Artists livestream kayaking journey down Georgia’s South River to Atlantic Ocean for awareness

Two people in kayaks under a blue sky.
Rachel Parish and Sarah Cameron Sunde kayaked down Georgia waterways to Sapelo Island. (Courtesy of Flux Projects)

Flux Projects is a public art initiative that is deeply committed to the subject of water. The organization’s multi-year project “FLOW” has enlisted artists to bring Atlantans into conversation about our water sources, water management and watershed habitats.

A new “FLOW” installation project, “Atlanta to the Atlantic,” kicked off in May, in partnership with the South River Watershed Alliance.

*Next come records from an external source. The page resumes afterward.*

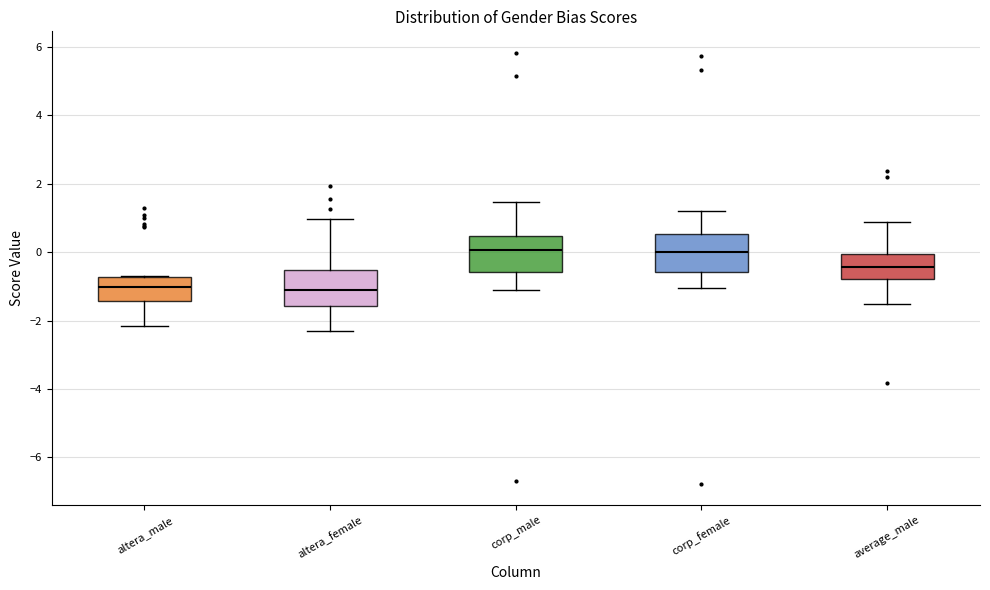

Reading left to right, transcribe this box plot: for each box, give where its median line is, the range the box spans, and where its two whiskers end, as read against the y-axis. The values are not printed on the chart, so give them approximately, as read against the axis.

altera_male: median -1.0, box -1.4 to -0.8, whiskers -2.2 to -0.6
altera_female: median -1.0, box -1.6 to -0.6, whiskers -2.4 to 1.0
corp_male: median 0.0, box -0.6 to 0.4, whiskers -1.2 to 1.4
corp_female: median 0.0, box -0.6 to 0.6, whiskers -1.0 to 1.2
average_male: median -0.4, box -0.8 to 0.0, whiskers -1.6 to 0.8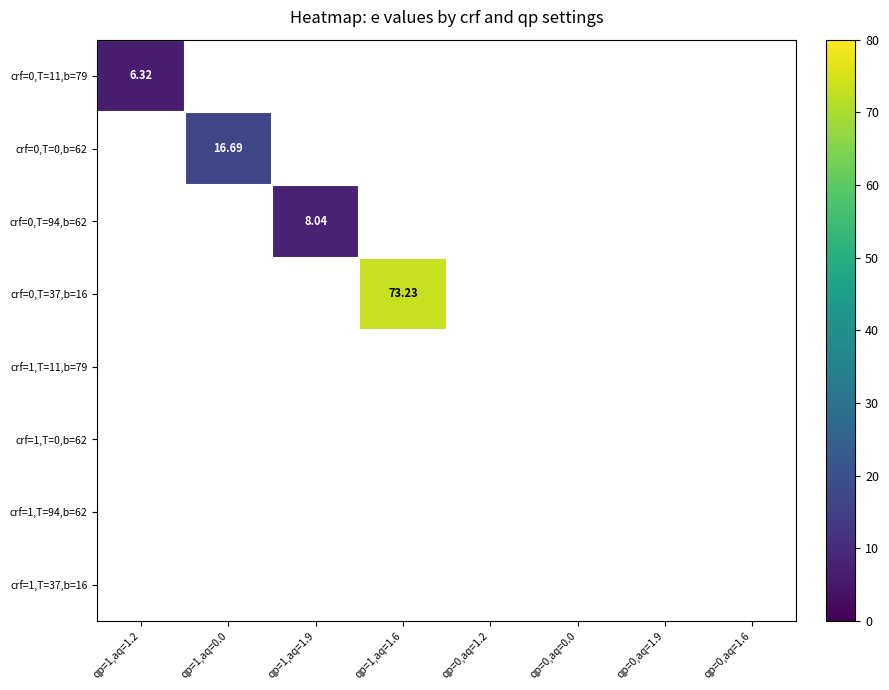

Which series has the widest spread of values?

crf=0,T=11,b=79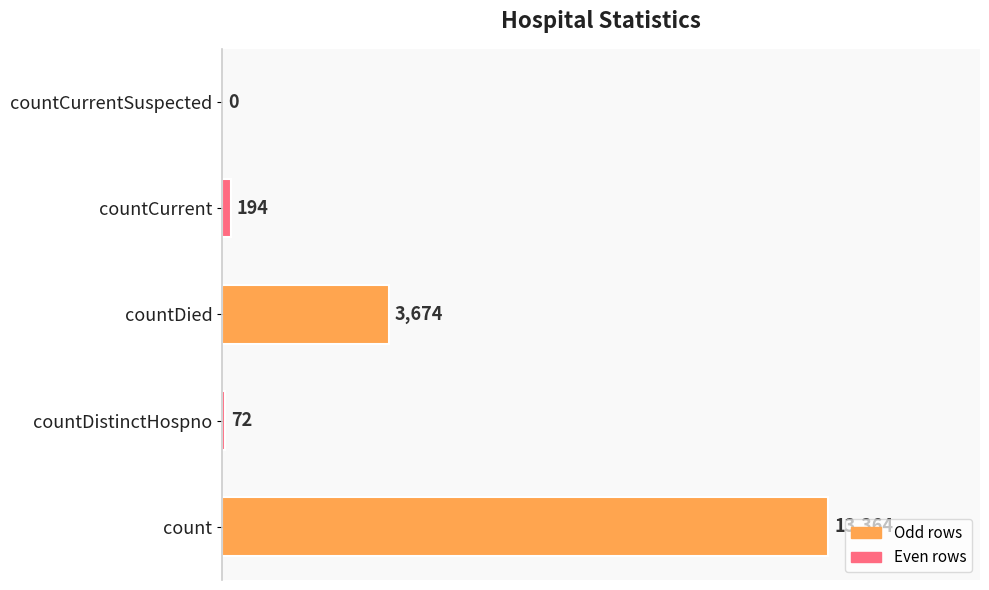

What is the sum of all values?

17304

The project involves three temporary art installations by Rachel Parish and Sarah Cameron Sunde that will appear in three Atlanta neighborhoods in fall 2024, placed strategically around tributaries of the South River inside the city.

The artists kicked off their project with an epic journey exploring the South River, hopping into kayaks at Brown Mill Golf Course in South Atlanta and then paddling downstream hundreds of miles all the way to the Atlantic Ocean, livestreaming the entire process.



Parish and Sunde joined “City Lights with Lois Reitzes” to discuss the critically endangered South River and their project with FLUX to bring awareness to water issues across the state.